Chapter 13

Chapter 13 is titled “saving, investment, and the financial system” and introduces the financial institutions in the US economy, which consists of financial markets, such as bonds and stocks, and financial intermediaries, such as banks and mutual funds. It also discusses saving and investment in the national income accounts and the market for loaning funds and its three policies, saving incentives, investment incentives, and government budget deficits and surpluses.

Private saving is the amount that households have left after paying for taxes and consumption. Saving is made up of private and public saving and equals investment, therefore a change in private saving would change the amount that investment must be. It is important for individuals to save in an economy because saving is a long-run determinant of a nation’s productivity, which would mean more resources would be available or capital accumulation, GDP would grow more rapidly and eventually citizens would enjoy a higher standard of living. Public policies, such as tax policies, negatively affect savings rates because people are discouraged to save since their income is taxed. If there was reform of the tax laws, as policy 1: saving incentives, states of the market for loaning funds, this would encourage greater savings and as a result there would be lower interest rates and greater investment. Government budget deficits means there is an excess in spending over tax revenue, and causes interest rates and investment to fall because it reduces national saving.

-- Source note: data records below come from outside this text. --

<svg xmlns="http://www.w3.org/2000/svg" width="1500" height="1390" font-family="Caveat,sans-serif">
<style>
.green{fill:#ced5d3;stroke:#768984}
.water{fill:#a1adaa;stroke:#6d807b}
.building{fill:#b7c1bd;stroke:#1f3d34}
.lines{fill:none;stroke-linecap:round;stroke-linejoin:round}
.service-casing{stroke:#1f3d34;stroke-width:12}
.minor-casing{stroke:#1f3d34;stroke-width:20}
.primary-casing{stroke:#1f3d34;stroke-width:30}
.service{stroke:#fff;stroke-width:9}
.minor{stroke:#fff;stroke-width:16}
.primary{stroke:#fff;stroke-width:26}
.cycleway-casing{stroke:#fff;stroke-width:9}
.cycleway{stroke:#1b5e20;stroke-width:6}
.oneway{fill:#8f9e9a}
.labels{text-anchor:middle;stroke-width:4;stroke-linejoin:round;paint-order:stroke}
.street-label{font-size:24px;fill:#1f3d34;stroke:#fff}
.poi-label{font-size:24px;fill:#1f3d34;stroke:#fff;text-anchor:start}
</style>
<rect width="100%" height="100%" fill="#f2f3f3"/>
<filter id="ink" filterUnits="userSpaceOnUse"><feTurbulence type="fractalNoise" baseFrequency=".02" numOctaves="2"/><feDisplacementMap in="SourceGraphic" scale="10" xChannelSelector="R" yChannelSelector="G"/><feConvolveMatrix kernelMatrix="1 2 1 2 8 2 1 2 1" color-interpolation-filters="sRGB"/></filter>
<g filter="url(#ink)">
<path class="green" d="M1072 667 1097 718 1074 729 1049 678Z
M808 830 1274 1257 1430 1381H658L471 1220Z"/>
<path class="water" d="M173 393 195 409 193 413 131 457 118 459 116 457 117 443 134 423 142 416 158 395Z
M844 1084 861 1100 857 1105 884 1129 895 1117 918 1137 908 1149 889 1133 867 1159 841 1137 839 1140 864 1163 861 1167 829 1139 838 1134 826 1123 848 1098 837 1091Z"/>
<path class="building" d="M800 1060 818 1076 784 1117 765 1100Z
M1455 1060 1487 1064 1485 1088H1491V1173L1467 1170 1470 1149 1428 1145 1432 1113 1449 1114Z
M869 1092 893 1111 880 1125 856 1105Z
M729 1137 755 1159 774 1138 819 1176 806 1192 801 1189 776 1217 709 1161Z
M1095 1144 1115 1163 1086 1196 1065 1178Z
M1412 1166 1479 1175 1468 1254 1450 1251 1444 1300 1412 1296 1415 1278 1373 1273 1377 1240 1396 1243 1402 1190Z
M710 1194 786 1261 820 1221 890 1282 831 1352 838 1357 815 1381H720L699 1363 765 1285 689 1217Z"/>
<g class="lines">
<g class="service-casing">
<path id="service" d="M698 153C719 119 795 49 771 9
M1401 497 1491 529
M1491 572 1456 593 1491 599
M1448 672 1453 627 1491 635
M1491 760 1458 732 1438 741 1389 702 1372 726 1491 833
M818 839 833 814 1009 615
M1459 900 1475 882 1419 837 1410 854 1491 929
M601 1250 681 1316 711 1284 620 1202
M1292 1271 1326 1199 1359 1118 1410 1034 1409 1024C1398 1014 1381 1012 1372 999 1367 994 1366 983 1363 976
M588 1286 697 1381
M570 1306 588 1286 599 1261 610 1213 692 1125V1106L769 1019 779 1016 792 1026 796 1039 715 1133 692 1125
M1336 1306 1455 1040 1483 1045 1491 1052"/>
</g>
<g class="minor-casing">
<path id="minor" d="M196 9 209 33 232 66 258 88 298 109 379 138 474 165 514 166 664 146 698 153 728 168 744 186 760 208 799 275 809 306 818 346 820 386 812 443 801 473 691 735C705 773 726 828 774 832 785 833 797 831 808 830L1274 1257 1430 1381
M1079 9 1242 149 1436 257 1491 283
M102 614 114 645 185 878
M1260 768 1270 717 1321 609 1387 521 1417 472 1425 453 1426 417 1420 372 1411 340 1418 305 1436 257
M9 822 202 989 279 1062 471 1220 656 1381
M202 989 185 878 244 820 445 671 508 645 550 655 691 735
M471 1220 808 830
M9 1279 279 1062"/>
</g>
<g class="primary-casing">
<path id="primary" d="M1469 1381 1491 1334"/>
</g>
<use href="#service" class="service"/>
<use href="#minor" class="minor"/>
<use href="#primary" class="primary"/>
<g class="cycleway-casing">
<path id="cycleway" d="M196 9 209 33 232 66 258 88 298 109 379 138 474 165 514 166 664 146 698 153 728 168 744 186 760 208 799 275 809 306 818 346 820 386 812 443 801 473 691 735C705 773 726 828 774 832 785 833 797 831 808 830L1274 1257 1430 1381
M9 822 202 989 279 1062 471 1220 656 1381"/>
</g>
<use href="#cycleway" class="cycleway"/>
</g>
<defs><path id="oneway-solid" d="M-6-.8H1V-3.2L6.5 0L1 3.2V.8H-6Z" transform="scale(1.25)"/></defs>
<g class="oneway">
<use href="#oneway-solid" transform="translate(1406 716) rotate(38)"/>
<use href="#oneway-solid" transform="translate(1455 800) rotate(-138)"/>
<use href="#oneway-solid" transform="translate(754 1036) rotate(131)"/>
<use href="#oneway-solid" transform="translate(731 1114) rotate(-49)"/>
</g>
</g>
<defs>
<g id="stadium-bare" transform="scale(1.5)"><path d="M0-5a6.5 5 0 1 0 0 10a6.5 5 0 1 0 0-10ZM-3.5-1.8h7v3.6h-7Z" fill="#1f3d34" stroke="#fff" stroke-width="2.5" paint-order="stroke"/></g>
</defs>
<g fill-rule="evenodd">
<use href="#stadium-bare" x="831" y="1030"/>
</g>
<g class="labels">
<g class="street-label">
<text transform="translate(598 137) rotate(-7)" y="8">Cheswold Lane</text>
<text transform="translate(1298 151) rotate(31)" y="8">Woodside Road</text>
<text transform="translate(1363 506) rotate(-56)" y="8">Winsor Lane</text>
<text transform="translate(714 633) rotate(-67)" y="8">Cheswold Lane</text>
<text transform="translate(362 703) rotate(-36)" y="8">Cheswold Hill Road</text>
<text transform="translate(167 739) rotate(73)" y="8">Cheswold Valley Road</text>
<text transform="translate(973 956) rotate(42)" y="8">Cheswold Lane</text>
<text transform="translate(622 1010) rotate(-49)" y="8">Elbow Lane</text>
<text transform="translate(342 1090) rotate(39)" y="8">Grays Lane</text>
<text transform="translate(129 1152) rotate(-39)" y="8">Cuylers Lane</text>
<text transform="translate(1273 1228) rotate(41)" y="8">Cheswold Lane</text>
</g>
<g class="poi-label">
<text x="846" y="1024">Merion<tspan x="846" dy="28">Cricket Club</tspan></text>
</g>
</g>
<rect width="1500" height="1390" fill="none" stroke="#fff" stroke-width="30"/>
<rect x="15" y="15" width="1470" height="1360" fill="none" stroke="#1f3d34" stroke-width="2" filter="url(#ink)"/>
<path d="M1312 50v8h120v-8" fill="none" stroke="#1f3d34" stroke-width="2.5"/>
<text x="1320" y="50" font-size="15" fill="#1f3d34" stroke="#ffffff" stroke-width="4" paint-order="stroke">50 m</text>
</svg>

Crowding out is a decrease in investment that results from government borrowing. In an article titled “Trump tax cuts: a little good old-fashioned crowding out,” the author, Dean Baker, a senior economist at the Center for Economic and Policy Research, expresses how big of a problem really is. He explains how this leads to increased interest rates which reduces demand in interest sensitive sectors and makes US goods less competitive internationally, which leads to a larger trade deficit and also reduces demand. This article shows that the biggest challenge is finding a way to reverse and to prevent crowding out. While keeping interest rates low would be preferable, and would reduce unemployment, this could result in very high inflation. The article focuses mostly on housing and the effect that crowding out has on it, that homes are not affordable anymore due to high mortgage interest rates or because they decide to pay more that they have less money to invest or spend on other things. Especially after reading this article I find crowding out to be a big problem because of the result it has on so many sectors of the economy and even other economies in the world that can cause permanent damage.